There was a faint pop and a light bloomed in the sky, hovering above them for a gentle second before beginning to slowly fall. Another distant crack followed.

“It's a flare! He's lighting us up with flares.” Noah pointed at the light above, trying to track it down to its source. If there was a launch trail, he couldn't see it in the dark.

“Who?”

“Brewster!” He looked for the Old Man in the distance, but couldn't see anyone beyond their team. Except, they were no longer a team. Jack was gone and Marty lay dead at his feet. Kevin and Mickle fought, and Connor stood paralyzed in the light of the flare. Behind them all, in the distance, the platform burned. Noah moved in to pry Kevin and Mickle apart, but the rig exploded again in an even bigger ball of flame and the thunder that followed was louder and sent more vibrations through the ice. Though it was far off, Noah backed away.
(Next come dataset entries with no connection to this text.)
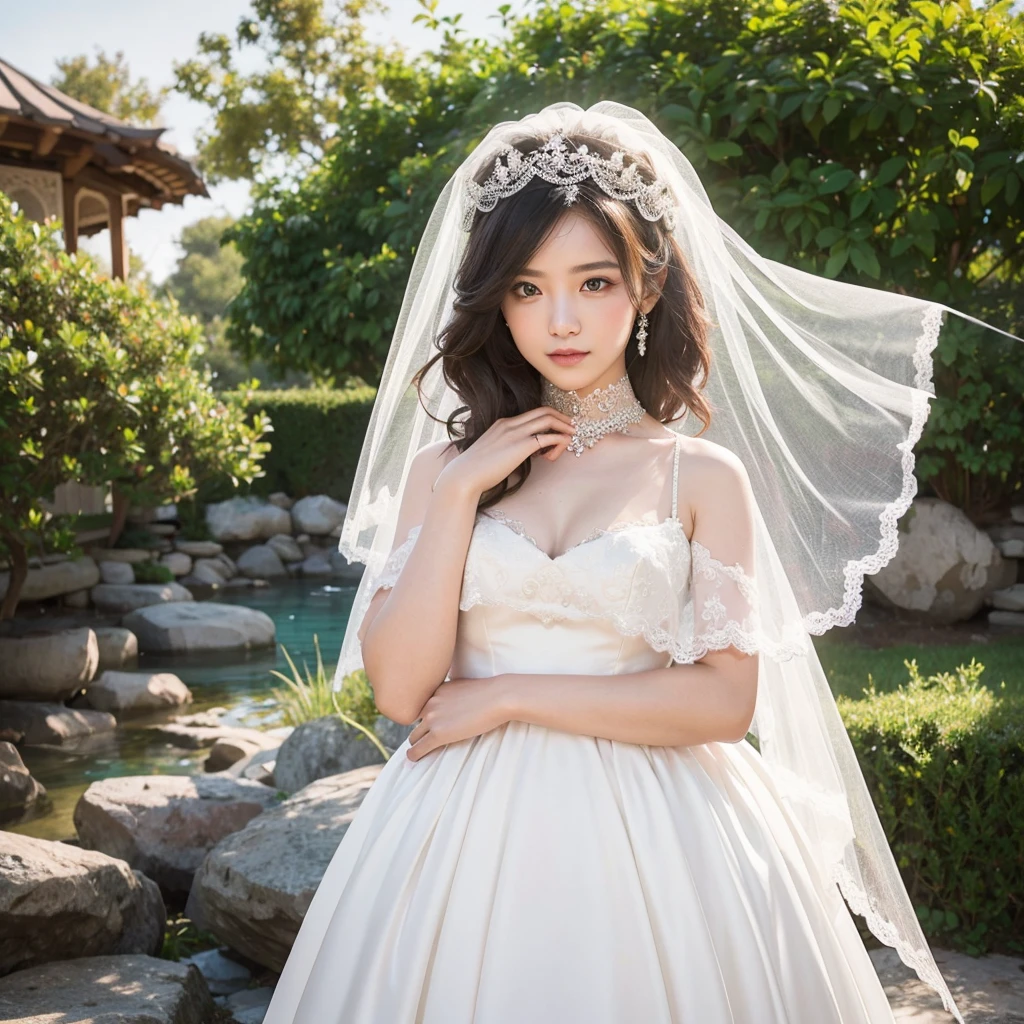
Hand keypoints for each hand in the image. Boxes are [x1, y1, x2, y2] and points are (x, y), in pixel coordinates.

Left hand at [406, 675, 510, 761]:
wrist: (498, 697)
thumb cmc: (489, 693)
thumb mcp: (464, 687)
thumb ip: (453, 694)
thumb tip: (454, 703)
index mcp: (437, 690)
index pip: (424, 707)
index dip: (426, 718)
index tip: (430, 726)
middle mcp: (431, 702)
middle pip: (416, 722)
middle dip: (420, 731)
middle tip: (424, 740)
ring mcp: (433, 718)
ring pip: (414, 736)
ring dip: (416, 743)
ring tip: (418, 751)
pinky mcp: (438, 733)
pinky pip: (418, 748)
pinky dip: (413, 755)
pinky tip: (413, 758)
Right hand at [433, 405, 576, 497]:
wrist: (465, 476)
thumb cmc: (476, 470)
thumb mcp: (493, 452)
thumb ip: (507, 448)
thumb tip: (520, 454)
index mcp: (503, 423)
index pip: (532, 413)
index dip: (549, 418)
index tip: (559, 426)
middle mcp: (510, 423)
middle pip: (544, 411)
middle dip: (562, 418)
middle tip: (572, 427)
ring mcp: (516, 433)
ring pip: (548, 419)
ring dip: (564, 427)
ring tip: (572, 436)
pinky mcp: (521, 446)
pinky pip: (549, 437)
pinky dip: (560, 441)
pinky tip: (561, 449)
He heard another crack and a cloud of red mist erupted from Kevin's shoulder. He screamed and twisted to get away. His arm hung, bleeding and ruined, but Mickle held on. Connor screamed for them to run; no one but Noah seemed to hear.
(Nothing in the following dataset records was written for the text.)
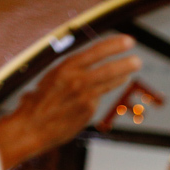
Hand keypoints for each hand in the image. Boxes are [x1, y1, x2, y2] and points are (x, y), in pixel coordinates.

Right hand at [0, 35, 140, 169]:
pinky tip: (102, 91)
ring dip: (122, 77)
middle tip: (138, 60)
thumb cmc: (38, 101)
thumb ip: (72, 71)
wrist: (31, 127)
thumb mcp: (52, 77)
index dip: (113, 46)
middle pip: (107, 70)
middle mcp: (76, 82)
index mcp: (64, 68)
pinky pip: (97, 99)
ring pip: (107, 84)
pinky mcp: (88, 111)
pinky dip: (100, 94)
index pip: (94, 52)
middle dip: (125, 64)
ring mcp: (84, 98)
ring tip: (131, 73)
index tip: (127, 42)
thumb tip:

Noah turned to flee and saw it. In the light of the flare, he could make out the distant distortion in the icescape. Connor's ship was maybe a half mile away. It had tilted up more than before, and without power, it wouldn't provide them any lasting refuge. It was only good as a landmark, a sign that they hadn't wandered astray. Noah scanned the horizon, searching for his
Promise.
“There!” He pointed.

Connor screamed again. “Don't stand there. Run!” Noah looked back in time to see a flash of white like a pulsing star. A muzzle flash. It was far off, but not as distant as he would have hoped. The crack of the rifle echoed across the night and he felt the bullet tear across his cheek. He flinched and pawed at his mask, fingers searching for where the bullet had grazed him. Although he felt nothing through his gloves, his fingers came away bloody.